The last years have taught us that cheap, virtually unlimited, and highly available cloud object storage doesn't make a solid enterprise data platform. Too many data lakes didn't fulfill their expectations and degenerated into sad data swamps.
With the Linux Foundation OSS project Delta Lake (https://github.com/delta-io), you can turn your data lake into the foundation of a data lakehouse that brings back ACID transactions, schema enforcement, upserts, efficient metadata handling, and time travel.
In this session, we explore how a data lakehouse works with streaming, using Apache Kafka as an example.
This talk is for data architects who are not afraid of some code and for data engineers who love open source and cloud services.
Attendees of this talk will learn:
Lakehouse architecture 101, the honest tech bits
The data lakehouse and streaming data: what's there beyond Apache Spark™ Structured Streaming?
Why the lakehouse and Apache Kafka make a great couple and what concepts you should know to get them hitched with success.
Streaming data with declarative data pipelines: In a live demo, I will show data ingestion, cleansing, and transformation based on a simulation of the Data Donation Project (DDP, https://corona-datenspende.de/science/en) built on the lakehouse with Apache Kafka, Apache Spark™, and Delta Live Tables (a fully managed service).
DDP is a scientific IoT experiment to determine COVID outbreaks in Germany by detecting elevated heart rates correlated to infections. Half a million volunteers have already decided to donate their heart rate data from their fitness trackers.

CHECK YOUR UNDERSTANDING:
A) According to the talk abstract, how many volunteers have donated heart rate data from their fitness trackers?
B) Write out the talk abstract word for word, everything from "Streaming data with" down to "fully managed service).".

[Text extractions at the page level]

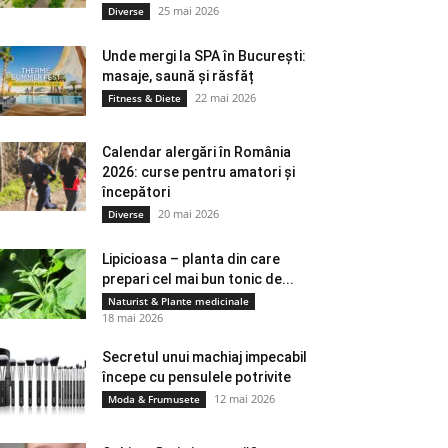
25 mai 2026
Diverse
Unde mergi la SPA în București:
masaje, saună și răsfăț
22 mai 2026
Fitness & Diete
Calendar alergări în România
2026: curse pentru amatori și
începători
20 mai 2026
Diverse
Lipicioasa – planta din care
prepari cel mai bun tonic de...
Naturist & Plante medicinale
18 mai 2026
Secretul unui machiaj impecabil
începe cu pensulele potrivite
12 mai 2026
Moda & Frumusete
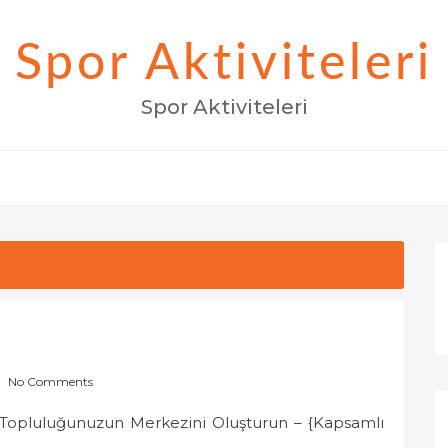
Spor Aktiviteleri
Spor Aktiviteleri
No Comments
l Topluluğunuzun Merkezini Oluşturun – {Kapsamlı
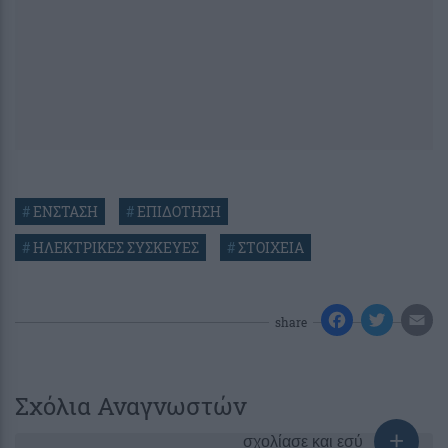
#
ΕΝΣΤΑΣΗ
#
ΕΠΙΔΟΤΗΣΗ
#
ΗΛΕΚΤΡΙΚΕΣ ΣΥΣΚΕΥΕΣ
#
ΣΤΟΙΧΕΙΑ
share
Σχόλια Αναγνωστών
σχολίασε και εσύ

* * *

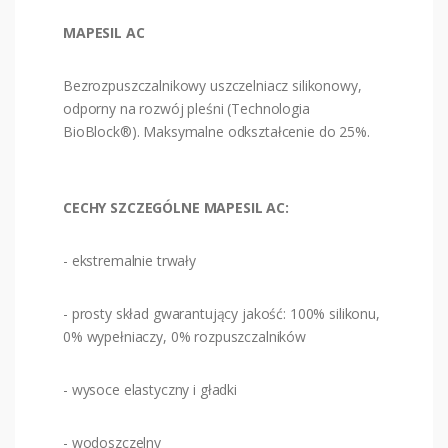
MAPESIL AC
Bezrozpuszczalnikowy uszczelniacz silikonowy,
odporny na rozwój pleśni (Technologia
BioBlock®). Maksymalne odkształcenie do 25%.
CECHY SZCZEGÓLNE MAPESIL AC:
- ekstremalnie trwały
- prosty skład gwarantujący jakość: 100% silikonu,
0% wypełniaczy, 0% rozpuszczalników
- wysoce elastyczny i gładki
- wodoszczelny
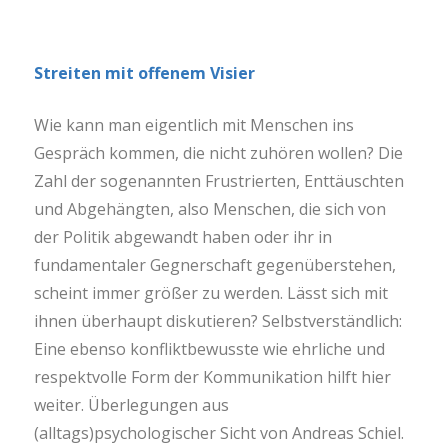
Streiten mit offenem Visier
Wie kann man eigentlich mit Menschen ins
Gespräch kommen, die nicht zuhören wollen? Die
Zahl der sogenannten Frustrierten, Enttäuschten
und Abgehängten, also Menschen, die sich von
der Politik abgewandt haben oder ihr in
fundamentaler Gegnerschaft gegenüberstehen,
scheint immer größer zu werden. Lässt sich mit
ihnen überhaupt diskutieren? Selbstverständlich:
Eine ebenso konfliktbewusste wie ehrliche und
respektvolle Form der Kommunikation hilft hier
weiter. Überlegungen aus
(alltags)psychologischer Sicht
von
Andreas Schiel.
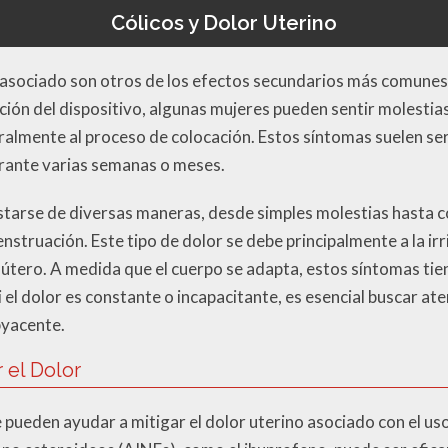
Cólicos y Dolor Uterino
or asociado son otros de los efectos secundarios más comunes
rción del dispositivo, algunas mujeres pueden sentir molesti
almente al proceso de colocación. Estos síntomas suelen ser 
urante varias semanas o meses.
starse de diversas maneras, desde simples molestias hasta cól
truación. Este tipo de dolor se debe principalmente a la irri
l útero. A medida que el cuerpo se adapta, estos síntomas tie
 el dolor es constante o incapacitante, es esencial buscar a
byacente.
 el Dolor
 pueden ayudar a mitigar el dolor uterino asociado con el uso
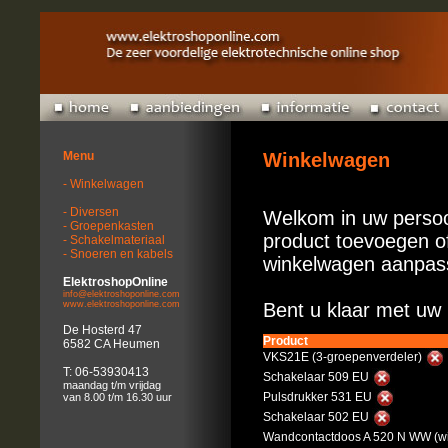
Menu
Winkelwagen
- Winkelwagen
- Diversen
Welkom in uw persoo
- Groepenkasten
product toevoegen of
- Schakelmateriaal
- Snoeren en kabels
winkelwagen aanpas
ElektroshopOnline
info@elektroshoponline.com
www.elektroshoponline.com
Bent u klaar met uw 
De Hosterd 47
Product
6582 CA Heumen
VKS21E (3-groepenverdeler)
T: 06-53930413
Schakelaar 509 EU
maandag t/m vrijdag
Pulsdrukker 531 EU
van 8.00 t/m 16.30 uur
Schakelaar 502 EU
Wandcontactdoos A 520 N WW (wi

* * *

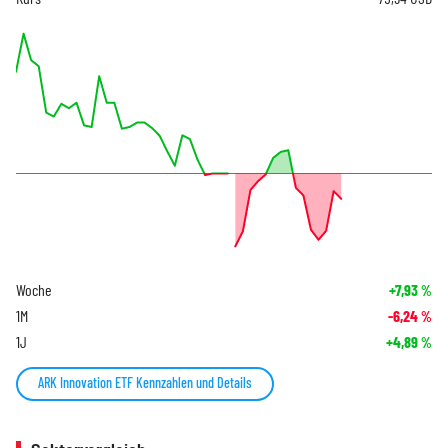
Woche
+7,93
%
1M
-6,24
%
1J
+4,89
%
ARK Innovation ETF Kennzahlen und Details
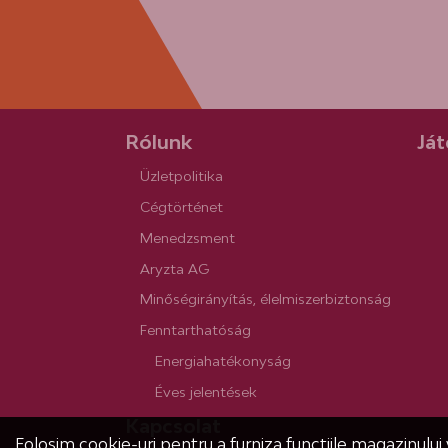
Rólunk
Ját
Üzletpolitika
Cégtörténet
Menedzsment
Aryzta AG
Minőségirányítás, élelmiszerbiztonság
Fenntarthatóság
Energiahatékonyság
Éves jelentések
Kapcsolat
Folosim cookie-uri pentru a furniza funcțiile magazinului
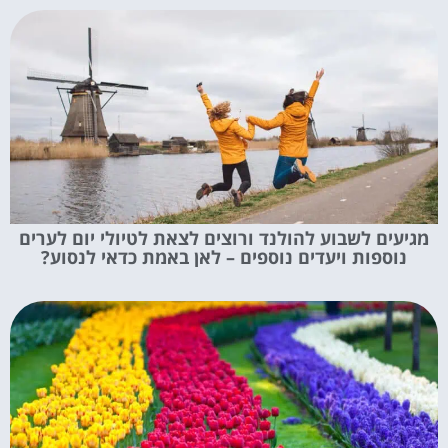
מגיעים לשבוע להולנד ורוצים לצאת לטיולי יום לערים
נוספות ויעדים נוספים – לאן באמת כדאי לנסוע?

EXPECTED OUTPUTS:
A) Half a million volunteers.

B)
Streaming data with declarative data pipelines: In a live demo, I will show data ingestion, cleansing, and transformation based on a simulation of the Data Donation Project (DDP, https://corona-datenspende.de/science/en) built on the lakehouse with Apache Kafka, Apache Spark™, and Delta Live Tables (a fully managed service).